Passage shown:
"""

[KinoSearch] TokenBatch API (was Content indexing question)

Peter Karman peter at peknet.com
Sat Nov 4 13:30:54 PST 2006



Marvin Humphrey scribbled on 11/3/06 12:12 PM:

> Thanks for stepping in with the support help and freeing me up to spend 
> time on the rest of this post.
> 

like Robert De Niro says in that great scene in the film _Brazil_: we're all in 
this together. ;)


>> aside to Marvin: I hope TokenBatch doesn't go away altogether; Swish3 
>> assumes there will be a quick way to add a word list in a tight loop.
> 
> TokenBatch will not go away.  It's marked that way because the API isn't 
> what I would like it to be.

cool.

> 
> Here are the changes planned for Token and TokenBatch in 0.20:
> 
>  * Token will get a public API and its own constructor.
>  * All of the accessor methods for manipulating the current token
>    will be removed from TokenBatch and given to Token instead.
>  * TokenBatch's append() method will be changed to take a Token
>    object.  It will no longer serve as a factory method; you
>    must use the Token constructor to create an object which you
>    then add to the batch via $batch->append($token);
>  * A fetch_next() method which returns a Token will be added
>    to TokenBatch.

nice.


> This is better, IMO:
> 
>   while ( my $token = $batch->fetch_next ) {
>        $token->set_text( lc( $token->get_text ) );
>   }
> 

agreed.

> Here's how the change in behavior for append() will affect things:
> 
>   # current:
>   $batch->append( $text, $start, $end );
> 
>   # new:
>   my $token = KinoSearch::Analysis::Token->new( $text, $start, $end );
>   $batch->append($token);
> 
> That's more verbose, but conceptually cleaner.  (And power users will 
> want to use something other than append() anyway -- read on.)
> 

agreed, on both counts.

> There's another method I've considered adding: insert(), which would 
> splice a new Token into the batch either before or after the current 
> one.  However, I think that adding insert() is unnecessary, since you 
> can effectively transform a TokenBatch by creating a new one and moving 
> tokens from the old one, processing en route.  Here's how a 
> SynonymAnalyzer could be implemented:
> 
>   while ( my $token = $batch->next ) {
>       # copy the current token over
>       $new_batch->append($token);
> 
>       # add a new token with a pos_inc of 0 for each synonym
>       my $synonyms = get_synonyms( $token->get_text );
>       for (@$synonyms) {
>           my $synonym_token = $token->clone;
>           $synonym_token->set_text($_);
>           $synonym_token->set_pos_inc(0);
>           $new_batch->append($synonym_token);
>       }
>   }
> 
> I think that's clearer, because append() doesn't have the ambiguity that 
> insert() would with regards to just where the Token gets inserted.  So, 
> I think insert() will not see the light of day.

"""

Raw data:
"""

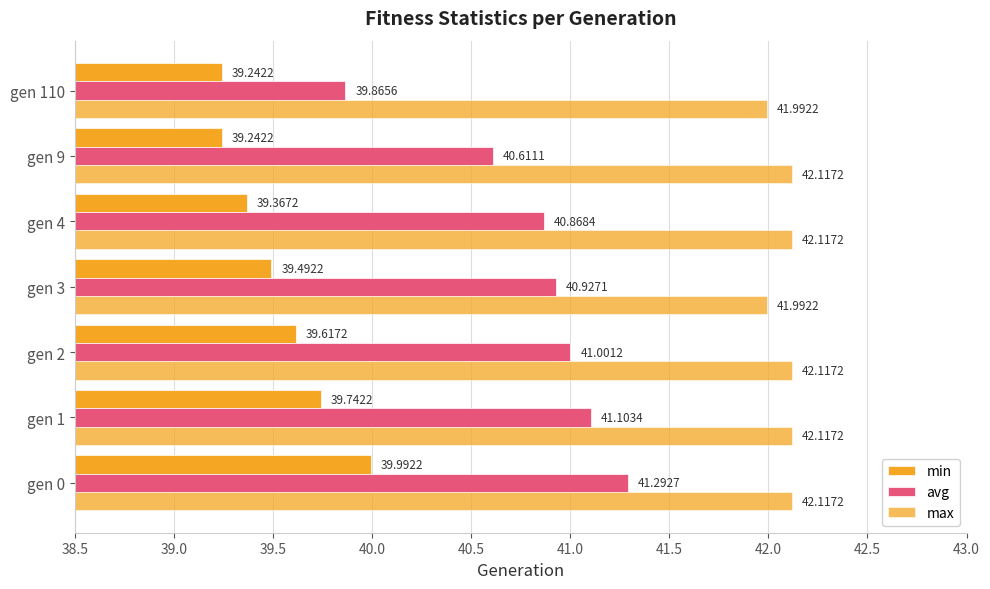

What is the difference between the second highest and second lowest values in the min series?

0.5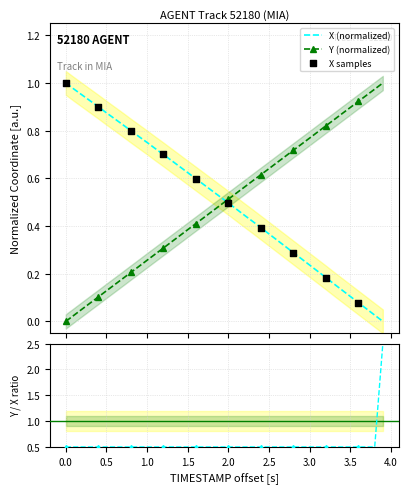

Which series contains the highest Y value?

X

"""

Work instruction A:
According to the KinoSearch TokenBatch post, what will TokenBatch's append() method take as its argument in version 0.20?
Work instruction B:
Pick up the KinoSearch TokenBatch post after its final sentence and keep writing it.

Reply A:
A Token object.

Reply B:
> 

yes, I like a single method, especially if you can set position explicitly. Is 
that what I'm seeing in set_pos_inc() ?

Xapian (for example), has this API:

  $doc->add_posting( $text, $pos, $weight )

which I like, since then I can artificially inflate the frequency of a word, or 
as in your synonym example, put similar words at the same position to increase 
hits for phrases, etc.


> Additionally, for the benefit of über-hackers such as yourself, I would 
> like to expose an API for adding many tokens at once.  That's important 
> for maximizing performance.  I know you've wrestled with this issue so 
> I'll be curious what you have to say.
> 
> TokenBatch presently has a private add_many_tokens() method, which takes 
> a string, an array of starts, and an array of ends.  The starts/ends are 
> bytecounts, rather than Unicode code points.
> 
>   my $string = 'i am the walrus';
>   my @starts = ( 0, 2, 5, 9 );
>   my @ends   = ( 1, 4, 8, 15 );
>   $batch->add_many_tokens( $string, \@starts, \@ends );
> 
> Here's how add_many_tokens would look if it were implemented in Perl:
> 
>   sub add_many_tokens {
>       my ( $batch, $orig_string, $starts, $ends ) = @_;
>       for my $i ( 0 .. $#$starts ) {
>           my $start    = $starts->{$i};
>           my $end      = $ends->{$i};
>           my $len      = $end - $start;
>           my $string   = bytes::substr( $orig_string, $start, $len );
>           my $token
>               = KinoSearch::Analysis::Token->new( $string, $start, $end );
>           $batch->append($token);
>       }
>   }
> 
> The C version of that is fastest way I've found for taking input from a 
> Tokenizer.  Grabbing substrings at the C level based on start and end 
> points is considerably faster than using regex captures from Perl 
> space.  However, that API less intuitive, and less flexible.  So perhaps 
> we need two advanced APIs.
> 
>    # new method
>    $batch->gen_tokens( \@strings, \@starts \@ends );
> 
>    # add_many_tokens, renamed
>    $batch->gen_tokens_substr( $string, \@starts, \@ends );
> 
> Thoughts?
> 

yes, this is a thorny issue. I'm not sure what would be the most useful to the 
most people. Here's my case, though, as one example.

Swish3's parser extracts all the text and context (i.e., which tags a text is 
wrapped in) from a XML or HTML doc, and creates a WordList object, which is just 
a simple C double-linked list. Each node in the WordList is a Word object (i.e.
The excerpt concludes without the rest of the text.